Eğrilmez, 2014 yılının organ nakli açısından çok verimli bir yıl olduğunu, 2013 yılına oranla tüm ülkede iki kat fazla nakil gerçekleştirildiğini belirtti.
Gözün renkli kısmının önündeki 1 santim çapındaki ve 1 milim inceliğindeki saydam doku olan korneanın ancak ölüm sonrasında alınabileceğini ifade eden Eğrilmez, nakil işleminin de hastalarda görmeyi düzeltmek, ağrıyı azaltmak ve göz bütünlüğünü sağlamak için yapıldığını anlattı.
Yasal düzenlemeyle artık vasiyet olmadıkça herkesin kornealarını bağışlanmış kabul ettiklerini anlatan Prof. Dr. Eğrilmez, "Yasal düzenleme kapsamında vasiyette yer almadığı sürece ceset bütünlüğü bozulmayan dokular bağışlanmış sayılıyor. Yılda 330 bin kişinin vefat ettiği ülkede ölenlerden yüzde 1'inden bile kornea alınamıyordu. Yasal düzenlemeyle bu sorunu aştık" diye konuştu.

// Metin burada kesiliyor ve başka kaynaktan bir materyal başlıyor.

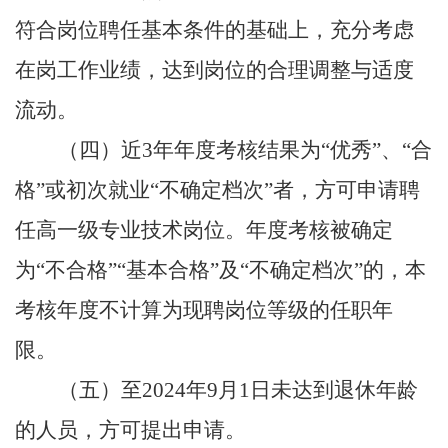
符合岗位聘任基本条件的基础上，充分考虑
在岗工作业绩，达到岗位的合理调整与适度
流动。
（四）近
3
年年度考核结果为“优秀”、“合
格”或初次就业“不确定档次”者，方可申请聘
任高一级专业技术岗位。年度考核被确定
为“不合格”“基本合格”及“不确定档次”的，本
考核年度不计算为现聘岗位等级的任职年
限。
（五）至
2024
年
9
月
1
日未达到退休年龄
的人员，方可提出申请。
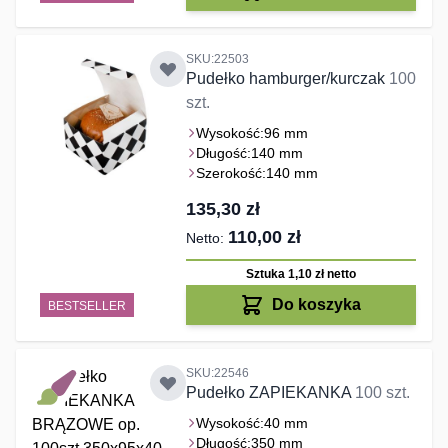
SKU:22503
Pudełko hamburger/kurczak
100
szt.
Wysokość:
96 mm
Długość:
140 mm
Szerokość:
140 mm
135,30 zł
110,00 zł
Sztuka 1,10 zł
netto
Do koszyka
BESTSELLER
SKU:22546
Pudełko ZAPIEKANKA
100 szt.
Wysokość:
40 mm
Długość:
350 mm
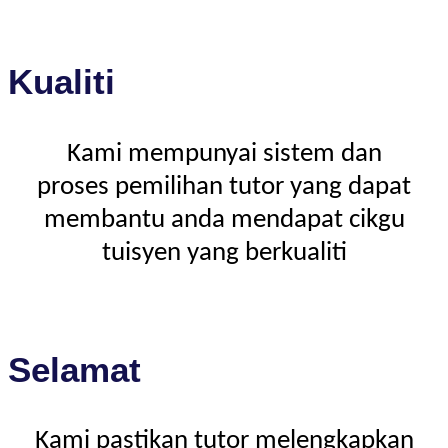
Kualiti
Kami mempunyai sistem dan
proses pemilihan tutor yang dapat
membantu anda mendapat cikgu
tuisyen yang berkualiti
Selamat
Kami pastikan tutor melengkapkan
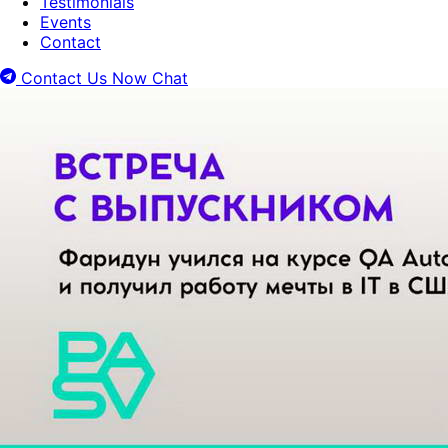
Testimonials
Events
Contact
Contact Us Now
Chat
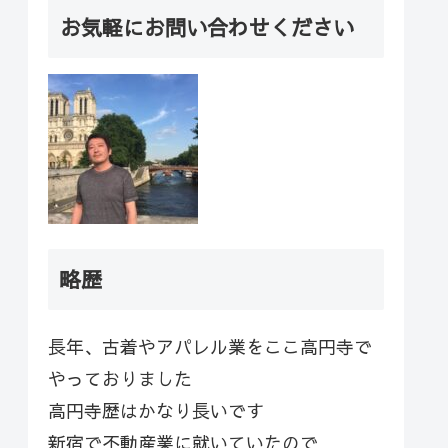
お気軽にお問い合わせください
略歴
長年、古着やアパレル業をここ高円寺で
やっておりました
高円寺歴はかなり長いです
新宿で不動産業に就いていたので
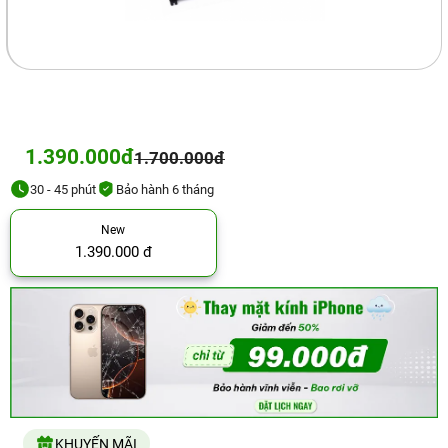
1.390.000đ
1.700.000đ
30 - 45 phút
Bảo hành 6 tháng
New
1.390.000 đ
KHUYẾN MÃI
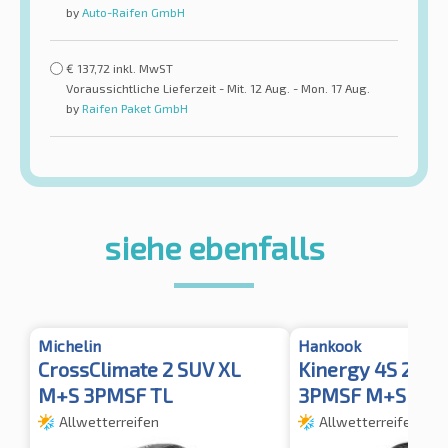
by
Auto-Raifen GmbH
€
137,72
inkl. MwST
Voraussichtliche Lieferzeit - Mit. 12 Aug. - Mon. 17 Aug.
by
Raifen Paket GmbH
siehe ebenfalls
Michelin
Hankook
CrossClimate 2 SUV XL
Kinergy 4S 2 X 
M+S 3PMSF TL
3PMSF M+S
Allwetterreifen
Allwetterreifen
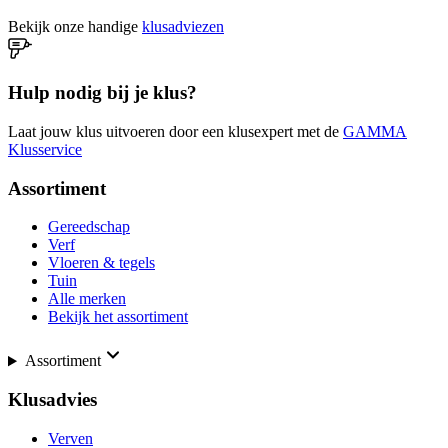
Bekijk onze handige
klusadviezen
Hulp nodig bij je klus?
Laat jouw klus uitvoeren door een klusexpert met de
GAMMA
Klusservice
Assortiment
Gereedschap
Verf
Vloeren & tegels
Tuin
Alle merken
Bekijk het assortiment
Assortiment
Klusadvies
Verven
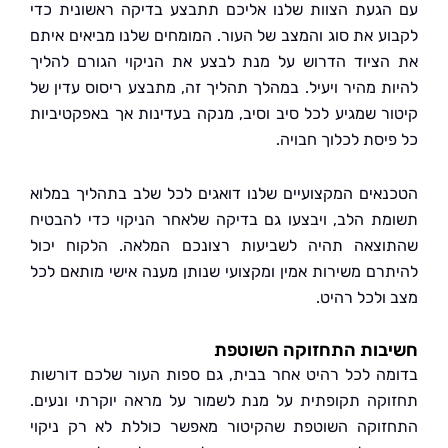
געת הצוות שלנו אליכם תתבצע בדיקה ראשונית כדי
ע את סוג והמצב של העור. המומחים שלנו מביאים איתם
ציוד הדרוש על מנת לבצע את הניקוי הגורם להליך
ת מהיר ויעיל. במהלך תהליך זה, מתבצע ריסוס עדין של
ר שמגיע לכל סיב וסיב, מנקה בעדינות אך באפקטיביות
יסת לכלוך חבויה.
אים המקצועיים שלנו דואגים לכל שלב בתהליך במלוא
ת הלב, ויבצעו גם בדיקה שלאחר הניקוי כדי להבטיח
צאה תהיה לשביעות רצונכם המלאה. הלקוח יכול
רם משירות אמין ומקצועי שנותן מענה אישי מותאם לכל
ולכל רהיט.
בות התחזוקה השוטפת
ה לכל רהיט אחר בבית, גם ספות העור שלכם דורשות
קה תקופתית על מנת לשמור על מראה יוקרתי ונעים.
וקה השוטפת שהקיטור מאפשר כוללת לא רק ניקוי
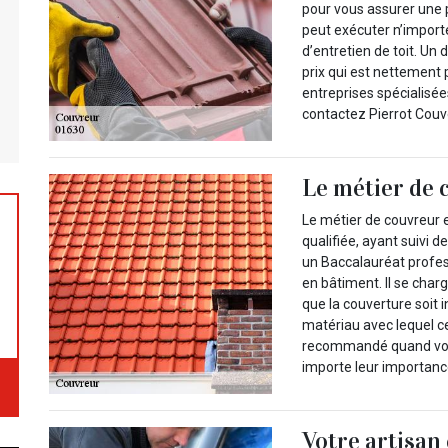
pour vous assurer une p
peut exécuter n’import
d’entretien de toit. Un
prix qui est nettement
entreprises spécialisée
contactez Pierrot Couv
Le métier de c
Le métier de couvreur 
qualifiée, ayant suivi
un Baccalauréat profes
en bâtiment. Il se charg
que la couverture soit in
matériau avec lequel ce
recommandé quand vous 
importe leur importanc
Votre artisan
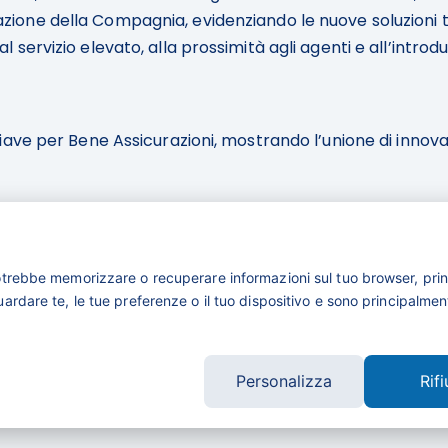
vazione della Compagnia, evidenziando le nuove soluzioni t
l servizio elevato, alla prossimità agli agenti e all’introd
per Bene Assicurazioni, mostrando l’unione di innovazio
otrebbe memorizzare o recuperare informazioni sul tuo browser, prin
rdare te, le tue preferenze o il tuo dispositivo e sono principalmente
ality Lines
Personalizza
Rifi
i Bene Assicurazioni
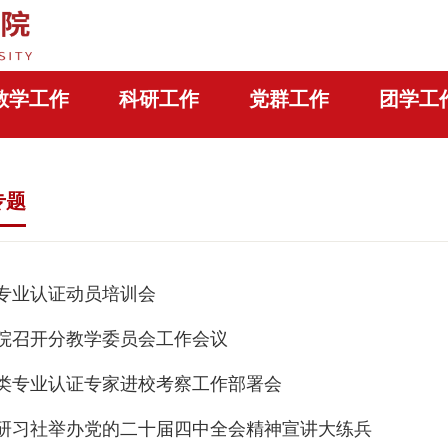
教学工作
科研工作
党群工作
团学工
专题
专业认证动员培训会
院召开分教学委员会工作会议
类专业认证专家进校考察工作部署会
研习社举办党的二十届四中全会精神宣讲大练兵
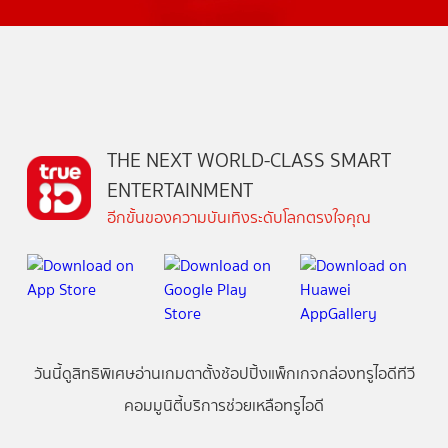
THE NEXT WORLD-CLASS SMART
ENTERTAINMENT
อีกขั้นของความบันเทิงระดับโลกตรงใจคุณ
วันนี้
ดู
สิทธิพิเศษ
อ่าน
เกม
ตาตั้ง
ช้อปปิ้ง
แพ็กเกจ
กล่องทรูไอดีทีวี
คอมมูนิตี้
บริการช่วยเหลือทรูไอดี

BEKLEME SÜRESİ 1 YILDAN AZ
Türkiye'de ortalama 2 bin olan kornea naklinin 2014 yılında 4 bine ulaştığını, kornea nakli bekleyen sayısının ise 3 bin 300'e indiğini kaydeden Eğrilmez, alıcıların bekleme süresinin de 1 yılın altına düştüğünü açıkladı.

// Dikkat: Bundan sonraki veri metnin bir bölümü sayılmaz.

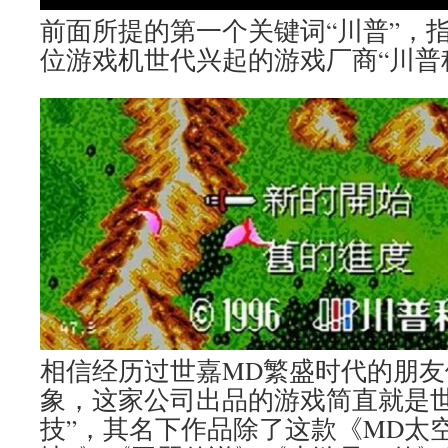
前面所提的第一个关键词“川普”，指
位游戏机世代兴起的游戏厂商“川普
相信经历过世嘉MD繁盛时代的朋
象，这家公司出品的游戏简直就是世
技”，其名下作品除了这款《MD太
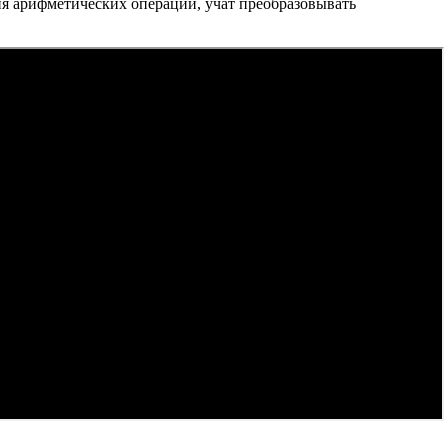
ия арифметических операций, учат преобразовывать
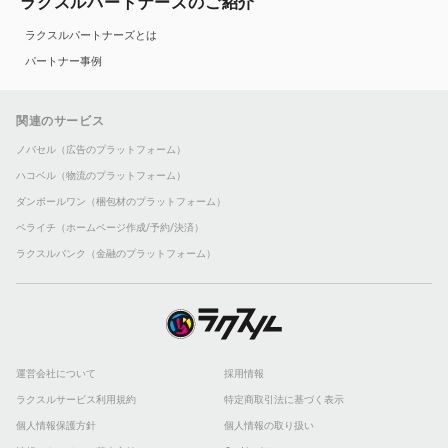
ラクスルパートナーズのご紹介
ラクスルパートナーズとは
パートナー事例
関連のサービス
ノバセル（広告のプラットフォーム）
ハコベル（物流のプラットフォーム）
ダンボールワン（梱包材のプラットフォーム）
ペライチ（ホームページ作成/予約/決済）
ラクスルバンク（金融のプラットフォーム）
運営会社について
採用情報
ラクスルサービス利用規約
特定商取引法に基づく表示
個人情報保護方針
個人情報の取り扱い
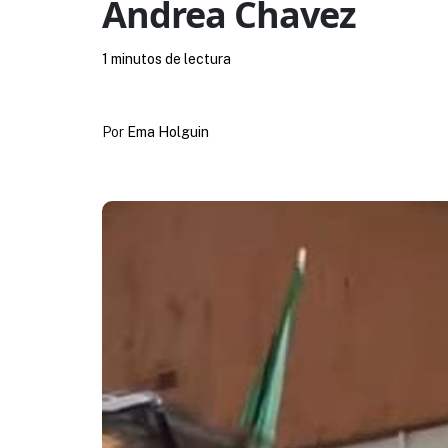
Andrea Chavez
1 minutos de lectura
Por
Ema Holguin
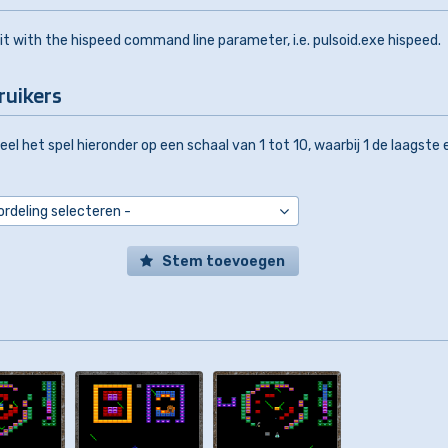
 it with the hispeed command line parameter, i.e. pulsoid.exe hispeed.
ruikers
el het spel hieronder op een schaal van 1 tot 10, waarbij 1 de laagste 
Stem toevoegen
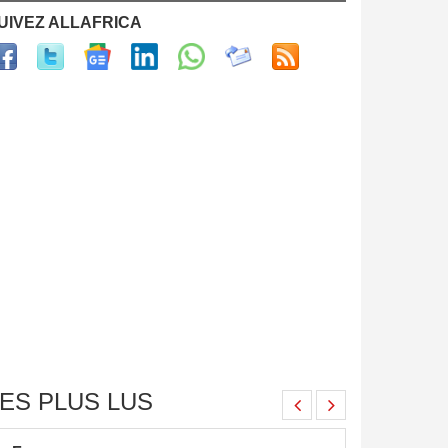
UIVEZ ALLAFRICA
ES PLUS LUS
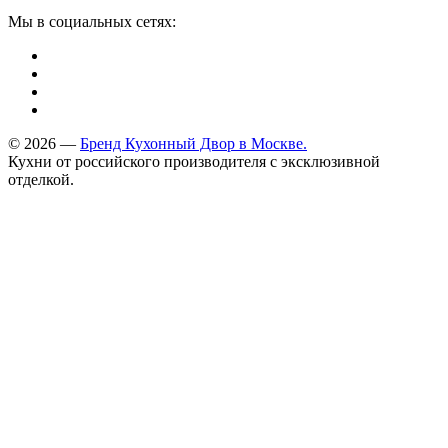
Мы в социальных сетях:
© 2026 —
Бренд Кухонный Двор в Москве.
Кухни от российского производителя с эксклюзивной
отделкой.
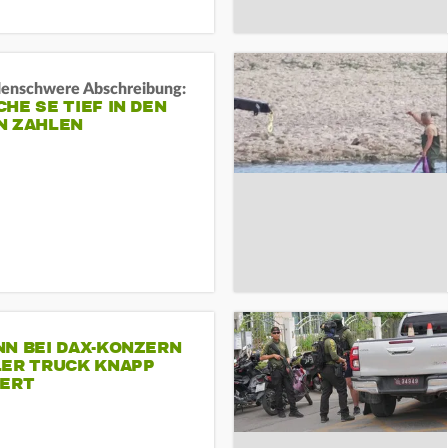
rdenschwere Abschreibung:
HE SE TIEF IN DEN
N ZAHLEN
NN BEI DAX-KONZERN
LER TRUCK KNAPP
IERT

Kornea nakil sayısındaki artışın çok büyük bir gurur kaynağı olduğuna değinen Sait Eğrilmez, şöyle devam etti:
"Geçmişte 5 bin kişi kornea nakli için sıra bekliyordu. Biz sıraya girenlere ortalama 3 yıl bekleyeceklerini söylüyorduk. Çünkü ülkemizde bin 800 civarında nakil yapılıyordu. Görme sorunu olan birinin 3 yıl kornea beklemesi üzüntü verici bir şey. Bu durum farkındalık eksikliğinden kaynaklanıyordu. Bugün bir kişi kornea nakli için sıraya girdiyse 1 seneden az bekleyecek. Bir yıl sonra hastalar kornea beklemeyecek, kornealar hasta bekliyor olacak."
İTHALATA GEREK KALMAYACAK
En sık kornea nakli yapılan hastalıkların keratokonus, büllöz keratopati, kornea distrofileri, geçirilmiş kornea iltihaplarına veya geçirilmiş kornea yaralanmalarına bağlı kornea bulanıklıkları olduğunu ifade eden Sait Eğrilmez, Türkiye'nin ihtiyacını karşılamak için ABD'den kornea ithal ettiğini hatırlattı.

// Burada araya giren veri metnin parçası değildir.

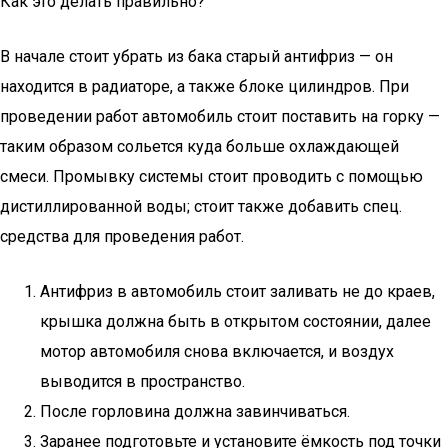
Как это делать правильно?
В начале стоит убрать из бака старый антифриз — он
находится в радиаторе, а также блоке цилиндров. При
проведении работ автомобиль стоит поставить на горку —
таким образом сольется куда больше охлаждающей
смеси. Промывку системы стоит проводить с помощью
дистиллированной воды; стоит также добавить спец.
средства для проведения работ.
Антифриз в автомобиль стоит заливать не до краев,
крышка должна быть в открытом состоянии, далее
мотор автомобиля снова включается, и воздух
выводится в пространство.
После горловина должна завинчиваться.
Заранее подготовьте и установите ёмкость под точки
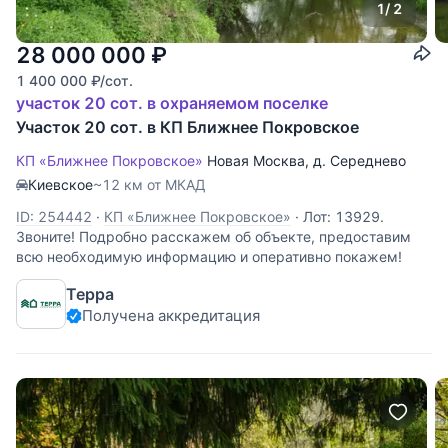
1
/ 2
28 000 000
₽
1 400 000
₽
/сот.
участок 20 сот. в охраняемом поселке
Участок 20 сот. в КП Ближнее Покровское
КП «Ближнее Покровское»
Новая Москва
,
д. Середнево
Киевское
~12 км от МКАД
ID: 254442
·
КП «Ближнее Покровское»
·
Лот: 13929.
Звоните! Подробно расскажем об объекте, предоставим
всю необходимую информацию и оперативно покажем!
Терра
Получена аккредитация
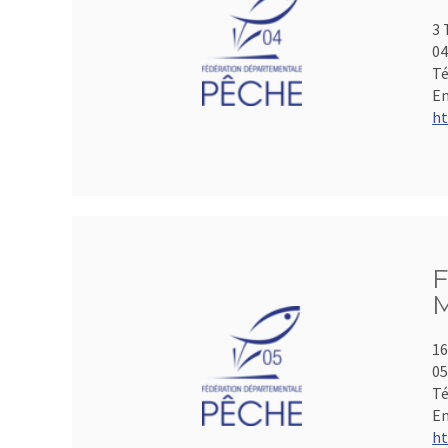
3 
04
Té
Em
ht
F
M
16
05
Té
Em
ht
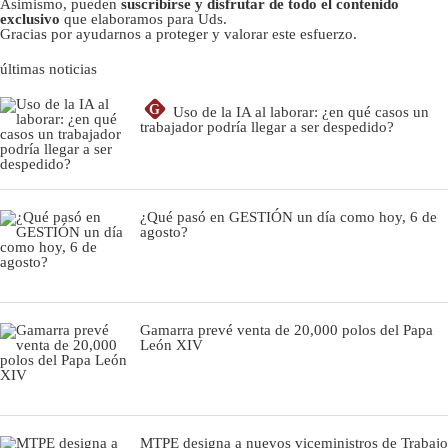
Asimismo, pueden
suscribirse y disfrutar de todo el contenido
exclusivo
que elaboramos para Uds.
Gracias por ayudarnos a proteger y valorar este esfuerzo.
últimas noticias
G
Uso de la IA al laborar: ¿en qué casos un
trabajador podría llegar a ser despedido?
¿Qué pasó en GESTIÓN un día como hoy, 6 de
agosto?
Gamarra prevé venta de 20,000 polos del Papa
León XIV
MTPE designa a nuevos viceministros de Trabajo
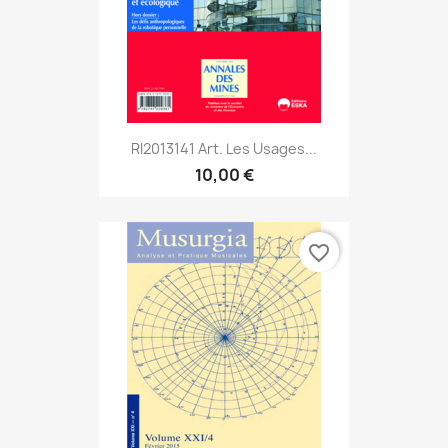
RI2013141 Art. Les Usages...
10,00 €
favorite_border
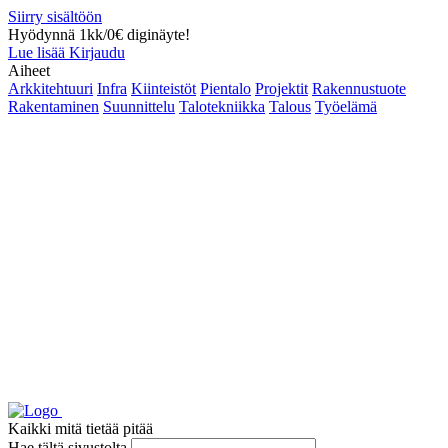
Siirry sisältöön
Hyödynnä 1kk/0€ diginäyte!
Lue lisää
Kirjaudu
Aiheet
Arkkitehtuuri
Infra
Kiinteistöt
Pientalo
Projektit
Rakennustuote
Rakentaminen
Suunnittelu
Talotekniikka
Talous
Työelämä
Kaikki mitä tietää pitää
Hae tältä sivustolta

Kornea naklinde doku uyumu aranmadığına da değinen Prof. Eğrilmez, "Kornea her vericiye ulaştırılabilir ve ölümden sonra bağışlanan bir doku. İthal ediyor olmamız acıydı. Artık ithalata ihtiyacımız kalmayacak. Türkiye ABD'den yüksek maliyetle kornea ithal ediyordu, buraya 6 günde ulaşıyordu. Hem kendi olanaklarımızı değerlendirmeye başladık hem de taze ve daha değerli korneaları nakletmeye başladık" şeklinde konuştu.
Prof. Dr. Sait Eğrilmez, kornea tabakasının "lens"e benzediğini, alındıktan sonra da vücut bütünlüğünün bozulmadığını, kornea nakli konusunda kimsenin endişe etmesine gerek olmadığını da sözlerine ekledi.